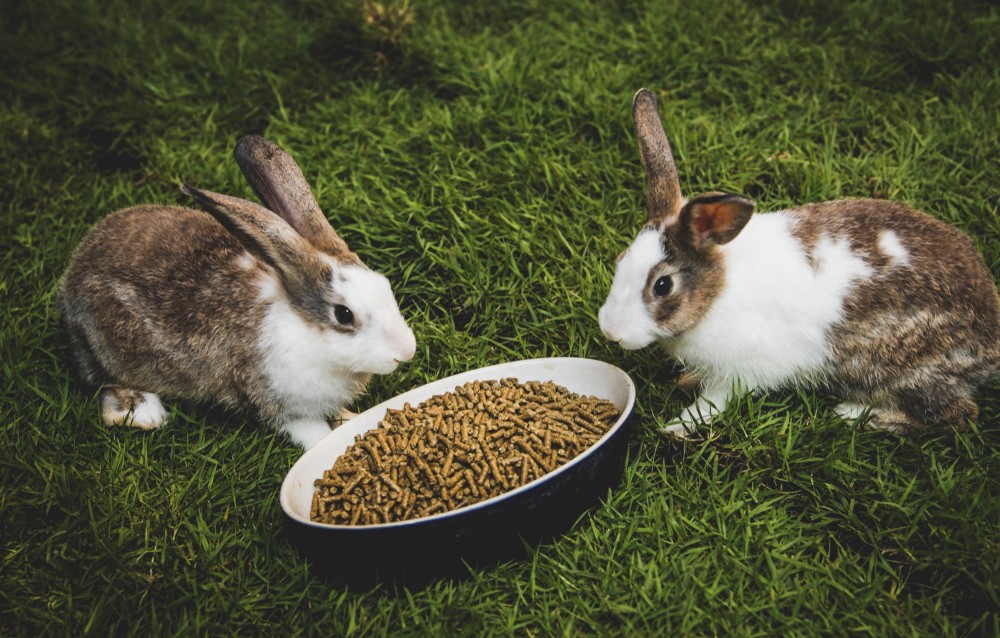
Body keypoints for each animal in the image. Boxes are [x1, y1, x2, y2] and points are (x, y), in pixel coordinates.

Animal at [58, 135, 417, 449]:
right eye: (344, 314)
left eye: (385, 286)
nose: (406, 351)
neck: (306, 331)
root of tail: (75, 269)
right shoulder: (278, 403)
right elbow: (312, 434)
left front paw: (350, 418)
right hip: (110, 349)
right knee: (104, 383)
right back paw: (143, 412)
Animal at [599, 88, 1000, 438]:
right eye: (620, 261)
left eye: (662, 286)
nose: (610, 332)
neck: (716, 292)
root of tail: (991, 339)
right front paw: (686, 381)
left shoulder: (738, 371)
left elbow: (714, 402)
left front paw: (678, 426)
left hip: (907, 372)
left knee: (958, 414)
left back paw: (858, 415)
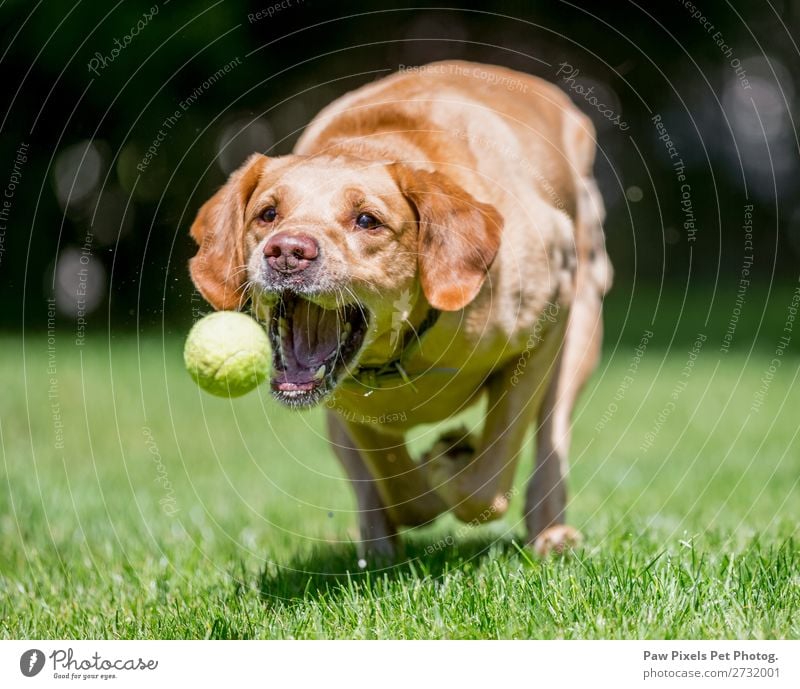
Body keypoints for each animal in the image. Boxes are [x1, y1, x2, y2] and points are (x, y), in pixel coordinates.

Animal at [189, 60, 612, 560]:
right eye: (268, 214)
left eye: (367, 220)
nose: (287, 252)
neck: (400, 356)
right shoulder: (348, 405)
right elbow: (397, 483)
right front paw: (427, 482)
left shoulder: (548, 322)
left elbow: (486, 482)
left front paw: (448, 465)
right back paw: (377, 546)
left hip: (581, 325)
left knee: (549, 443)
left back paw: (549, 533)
___
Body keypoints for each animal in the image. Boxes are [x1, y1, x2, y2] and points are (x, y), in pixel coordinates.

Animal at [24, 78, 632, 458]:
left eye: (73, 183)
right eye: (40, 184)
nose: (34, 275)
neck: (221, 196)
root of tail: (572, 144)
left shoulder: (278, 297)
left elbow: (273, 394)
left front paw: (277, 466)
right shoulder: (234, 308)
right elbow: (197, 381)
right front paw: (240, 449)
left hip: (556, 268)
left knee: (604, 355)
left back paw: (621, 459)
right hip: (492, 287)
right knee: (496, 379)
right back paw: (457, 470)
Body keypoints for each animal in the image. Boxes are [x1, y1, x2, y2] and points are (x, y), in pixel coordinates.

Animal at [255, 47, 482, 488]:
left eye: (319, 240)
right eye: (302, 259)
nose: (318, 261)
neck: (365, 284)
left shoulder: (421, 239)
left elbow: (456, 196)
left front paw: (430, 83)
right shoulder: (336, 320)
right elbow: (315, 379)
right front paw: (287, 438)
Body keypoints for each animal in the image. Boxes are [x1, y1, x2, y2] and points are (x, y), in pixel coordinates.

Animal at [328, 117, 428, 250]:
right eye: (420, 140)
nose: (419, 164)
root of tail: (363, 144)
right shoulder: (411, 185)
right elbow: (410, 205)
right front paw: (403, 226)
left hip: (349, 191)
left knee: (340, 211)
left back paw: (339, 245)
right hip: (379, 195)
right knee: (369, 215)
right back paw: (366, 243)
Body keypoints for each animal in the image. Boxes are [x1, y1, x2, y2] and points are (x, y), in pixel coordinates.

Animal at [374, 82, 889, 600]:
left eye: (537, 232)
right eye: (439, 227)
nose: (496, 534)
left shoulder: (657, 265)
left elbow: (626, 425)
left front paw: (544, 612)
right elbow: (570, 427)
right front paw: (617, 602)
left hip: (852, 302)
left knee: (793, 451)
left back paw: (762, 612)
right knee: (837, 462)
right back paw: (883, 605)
___
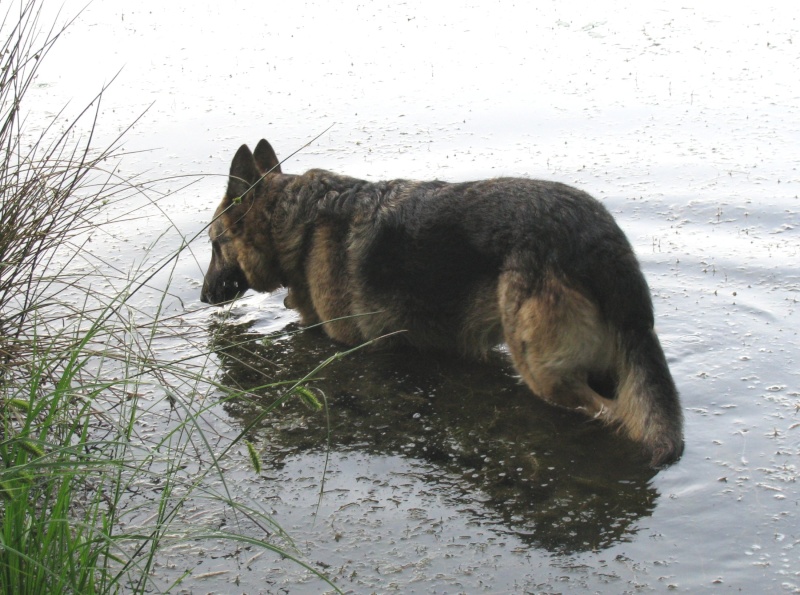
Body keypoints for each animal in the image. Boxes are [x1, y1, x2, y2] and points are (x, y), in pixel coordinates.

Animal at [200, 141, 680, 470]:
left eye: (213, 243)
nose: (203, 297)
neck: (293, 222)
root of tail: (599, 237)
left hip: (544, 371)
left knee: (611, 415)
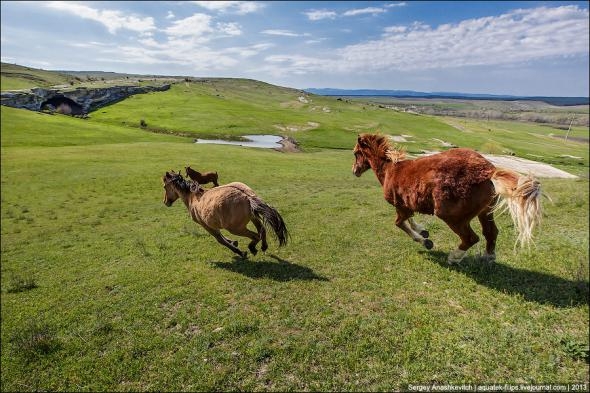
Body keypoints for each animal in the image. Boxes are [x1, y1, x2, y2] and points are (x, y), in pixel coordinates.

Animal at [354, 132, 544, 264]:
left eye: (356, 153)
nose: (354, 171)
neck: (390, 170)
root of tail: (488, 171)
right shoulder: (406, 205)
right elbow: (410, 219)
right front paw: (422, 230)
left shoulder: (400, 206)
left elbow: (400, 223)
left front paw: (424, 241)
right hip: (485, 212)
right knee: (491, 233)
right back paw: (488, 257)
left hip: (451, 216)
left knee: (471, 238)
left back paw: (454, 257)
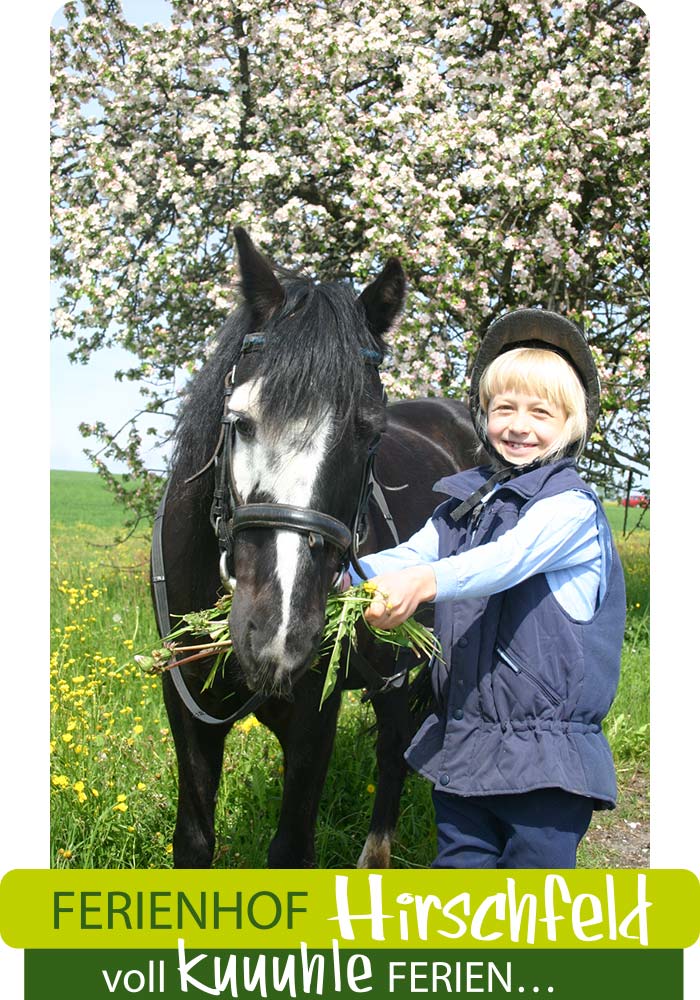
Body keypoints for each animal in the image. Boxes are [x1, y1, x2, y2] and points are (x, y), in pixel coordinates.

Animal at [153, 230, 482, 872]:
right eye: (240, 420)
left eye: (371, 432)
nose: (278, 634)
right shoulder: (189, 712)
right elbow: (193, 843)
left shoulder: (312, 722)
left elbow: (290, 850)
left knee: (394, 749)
___
EXERCISE REQUIREMENTS
Please give back exactly the lines of this listing beginning at the line with "right knee: (496, 379)" and ending with the line with "right back paw: (883, 605)", both included, and nothing else.

WRITTEN REPLY
right knee: (496, 379)
right back paw: (457, 470)
Body keypoints for each animal in the image. Boxes are [x1, y1, x2, y2] and points are (x, y), in pixel coordinates.

Animal at [255, 47, 482, 488]:
left eye: (319, 240)
right eye: (302, 259)
nose: (318, 261)
neck: (365, 284)
left shoulder: (421, 239)
left elbow: (456, 196)
left front paw: (430, 83)
right shoulder: (336, 320)
right elbow: (315, 379)
right front paw: (287, 438)
Body keypoints for each animal in the image. Boxes are [x1, y1, x2, y2] and points are (x, y), in pixel coordinates.

Animal at [328, 117, 428, 250]:
right eye: (420, 140)
nose: (419, 164)
root of tail: (363, 144)
right shoulder: (411, 185)
right elbow: (410, 205)
right front paw: (403, 226)
left hip: (349, 191)
left knee: (340, 211)
left back paw: (339, 245)
right hip: (379, 195)
right knee: (369, 215)
right back paw: (366, 243)
Body keypoints for each animal in the image. Boxes are [x1, y1, x2, y2] and points are (x, y), in pixel coordinates.

Animal at [374, 82, 889, 600]:
left eye: (537, 232)
right eye: (439, 227)
nose: (496, 534)
left shoulder: (657, 265)
left elbow: (626, 425)
left front paw: (544, 612)
right elbow: (570, 427)
right front paw: (617, 602)
left hip: (852, 302)
left knee: (793, 451)
left back paw: (762, 612)
right knee: (837, 462)
right back paw: (883, 605)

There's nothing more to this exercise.